Field notes on the real
Look closely enough and everything is a miracle with units.

Someone here is about to attempt one of the most energetically expensive projects in the known universe, and everyone is focused on the cake.

Consider what is actually underway inside the guest of honor. To assemble a single new human from raw ingredients, a body must take ordinary food, glucose and amino acids, and against the relentless pull of entropy arrange roughly seven octillion atoms into a working, self-repairing structure. That is a seven followed by twenty-seven zeros.

Each of those atoms is older than the planet. The calcium being laid down into a tiny femur right now was forged in the core of a dying star and flung across the galaxy in an explosion, drifted for billions of years, and is presently being organized into a leg by a process no engineer can replicate.

The gifts stacked on the table are, physically speaking, deeply strange offerings for this occasion.
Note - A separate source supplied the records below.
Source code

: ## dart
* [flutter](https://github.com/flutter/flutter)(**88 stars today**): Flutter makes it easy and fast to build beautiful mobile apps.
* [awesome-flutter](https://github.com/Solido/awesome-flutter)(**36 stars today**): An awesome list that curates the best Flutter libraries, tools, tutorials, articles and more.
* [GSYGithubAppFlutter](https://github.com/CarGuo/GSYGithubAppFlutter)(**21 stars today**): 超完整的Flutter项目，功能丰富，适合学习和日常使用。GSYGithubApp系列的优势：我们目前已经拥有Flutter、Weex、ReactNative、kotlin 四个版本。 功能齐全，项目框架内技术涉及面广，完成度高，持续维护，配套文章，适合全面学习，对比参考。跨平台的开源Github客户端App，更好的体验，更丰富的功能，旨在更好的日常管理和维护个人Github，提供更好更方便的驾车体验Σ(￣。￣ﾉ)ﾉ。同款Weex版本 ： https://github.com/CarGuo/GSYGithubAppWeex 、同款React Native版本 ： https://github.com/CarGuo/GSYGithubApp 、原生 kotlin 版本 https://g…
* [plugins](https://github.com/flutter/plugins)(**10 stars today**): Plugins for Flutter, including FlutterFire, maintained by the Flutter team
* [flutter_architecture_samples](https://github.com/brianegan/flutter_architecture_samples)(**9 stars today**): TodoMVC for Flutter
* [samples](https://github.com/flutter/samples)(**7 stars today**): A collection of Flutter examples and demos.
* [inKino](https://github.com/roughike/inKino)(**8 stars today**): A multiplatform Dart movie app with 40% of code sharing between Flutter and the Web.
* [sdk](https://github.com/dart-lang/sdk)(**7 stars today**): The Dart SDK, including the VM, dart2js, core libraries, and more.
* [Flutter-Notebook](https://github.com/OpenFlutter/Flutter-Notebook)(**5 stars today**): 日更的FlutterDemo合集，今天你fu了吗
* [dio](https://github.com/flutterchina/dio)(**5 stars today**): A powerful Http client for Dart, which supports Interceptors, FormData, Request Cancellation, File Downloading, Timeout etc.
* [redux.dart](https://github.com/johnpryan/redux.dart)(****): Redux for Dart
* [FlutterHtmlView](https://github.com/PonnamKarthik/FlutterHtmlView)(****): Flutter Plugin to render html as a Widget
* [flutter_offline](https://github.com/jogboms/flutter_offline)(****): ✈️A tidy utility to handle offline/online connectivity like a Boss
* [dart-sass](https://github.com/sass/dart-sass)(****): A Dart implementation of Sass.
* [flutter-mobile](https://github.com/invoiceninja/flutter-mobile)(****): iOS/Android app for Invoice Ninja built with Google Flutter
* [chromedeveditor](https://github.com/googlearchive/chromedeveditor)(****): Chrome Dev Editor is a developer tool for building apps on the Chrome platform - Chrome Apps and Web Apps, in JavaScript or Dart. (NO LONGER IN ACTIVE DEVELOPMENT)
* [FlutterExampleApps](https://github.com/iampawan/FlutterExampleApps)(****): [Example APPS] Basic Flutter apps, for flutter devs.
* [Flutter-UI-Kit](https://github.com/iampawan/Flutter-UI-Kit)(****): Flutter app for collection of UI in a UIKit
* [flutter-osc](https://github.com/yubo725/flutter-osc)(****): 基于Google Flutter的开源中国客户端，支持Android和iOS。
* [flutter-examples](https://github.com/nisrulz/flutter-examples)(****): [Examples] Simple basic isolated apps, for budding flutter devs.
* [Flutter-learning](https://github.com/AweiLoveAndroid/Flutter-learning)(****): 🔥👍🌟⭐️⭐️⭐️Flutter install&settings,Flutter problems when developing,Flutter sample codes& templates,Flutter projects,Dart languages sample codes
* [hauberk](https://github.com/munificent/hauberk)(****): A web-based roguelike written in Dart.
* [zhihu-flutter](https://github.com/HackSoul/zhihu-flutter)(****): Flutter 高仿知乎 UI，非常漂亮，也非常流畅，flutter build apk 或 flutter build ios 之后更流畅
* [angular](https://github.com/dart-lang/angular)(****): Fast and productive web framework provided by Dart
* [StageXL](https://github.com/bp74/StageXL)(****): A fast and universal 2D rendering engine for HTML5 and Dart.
Fabric. Sugar. A plastic device that plays a tune. Meanwhile the real machinery hums along unremarked: a placenta running a chemical exchange more delicate than any refinery, a heart the size of a walnut already pumping, having started beating before anyone in this room knew it existed.

They keep asking her how she feels. She says tired. Of course she is tired. She is doing thermodynamic work that would cost a city block of factory equipment to approximate, powered entirely by crackers.

And here is the fact that stops me cold every time. Every person in this room, laughing over paper plates, was once this same improbable act of assembly, briefly winning a fight against disorder that the whole universe is otherwise, patiently, certain to lose.